Yes, medicine should be regulated as should Homeopaths. We desperately need a National/International register with agreed standards. These standards would then allow free access to medicines needed homeopathically. We do not want anyone experimenting with medicinal agents. Medicinal agents, whether nosodes, sarcodes etc should only be applied when there is certainty of curative action or for proving purposes. Who should regulate? This is difficult, because if Homeopaths regulate themselves they could always be seen as prejudiced and who in politics truly understands the world of Homeopathy and the standards that should be set?

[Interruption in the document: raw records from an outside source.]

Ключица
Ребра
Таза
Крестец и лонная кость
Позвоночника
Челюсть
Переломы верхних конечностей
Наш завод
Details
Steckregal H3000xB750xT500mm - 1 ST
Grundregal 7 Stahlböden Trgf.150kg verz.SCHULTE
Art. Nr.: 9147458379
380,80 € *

Well, as for the questions of who should regulate and the problem of “prejudice”, conventional medical doctors self-regulate all over the world, in politically powerful organizations which all exhibit extreme prejudice in terms of self-determination and the protection of their own rights as medical doctors. Dr. Bhatia reiterates this sentiment in his post below:

I think the work of creating guidelines for the manufacture and sale of homeopathic medicines should be left to homeopathic organizations. And no medicine should be banned till it is proven to be a health hazard. There should always be an international inquiry before any restrictive action is taken. And the restrictions should not be more than making the medicine available on prescription or a warning label (for very low potencies) - just the way they do with conventional medicine.

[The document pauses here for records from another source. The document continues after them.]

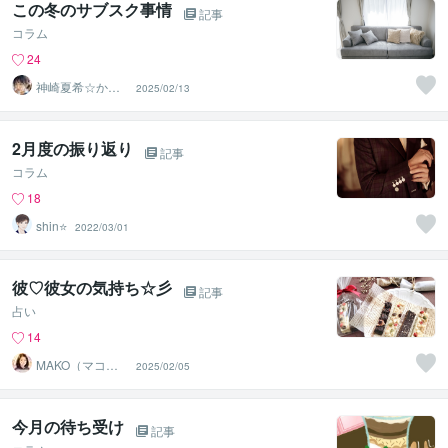
この冬のサブスク事情
記事
コラム
24
神崎夏希☆かん
2025/02/13
なつ
2月度の振り返り
記事
コラム
18
shin⭐️
2022/03/01
彼♡彼女の気持ち☆彡
記事
占い
14
MAKO（マコ）
2025/02/05
占い♡心寄り添
うヒーラー
今月の待ち受け
記事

One of the things which make me hopeful for the future is all the evidence that the creation of these kinds of national and international Homeopathic Organizations is inevitable, given the freedom and connection homeopaths all over the world now enjoy with technology. I no longer just see the “threat” of globalized corporate interests, I also see the immense possibilities brought to us by things like the internet, and the enrichment we can make out of our shared experiences as practitioners and continuous learners of Homeopathy. The potential for us in terms of research, data collection and sharing, education, and accessibility has never been greater for us as Homeopaths, and our numbers can only continue to grow as we become more unified in what we do as practitioners. Perhaps we can begin to see some of the changes we’d like to bring about take place, and much of the misinformation that’s “out there” in the world be replaced by better education, and better drug marketing practices of our remedies and methods. Bans on certain remedies serve no purpose for homeopaths or their patients: if public safety were really the concern, we’d see information dissemination become a priority before any ban on substances became legislation anywhere. Personally, I think some current labeling on the packaging of homeopathic remedies is far more dangerous than any nosode or poison can ever be, under any circumstances. Imagine how much pain and suffering could be avoided if we could pressure some of the best known Homeopathic labs in the world to stop printing “one-size-fits-all” dosing instructions on the sides of their tubes, or restrict them from selling polypharmacy concoctions as over-the-counter “Homeopathy”. Such small things would make a tremendous difference in real public “safety”, and go a long way towards making the public that much more aware about, and open to, what we do.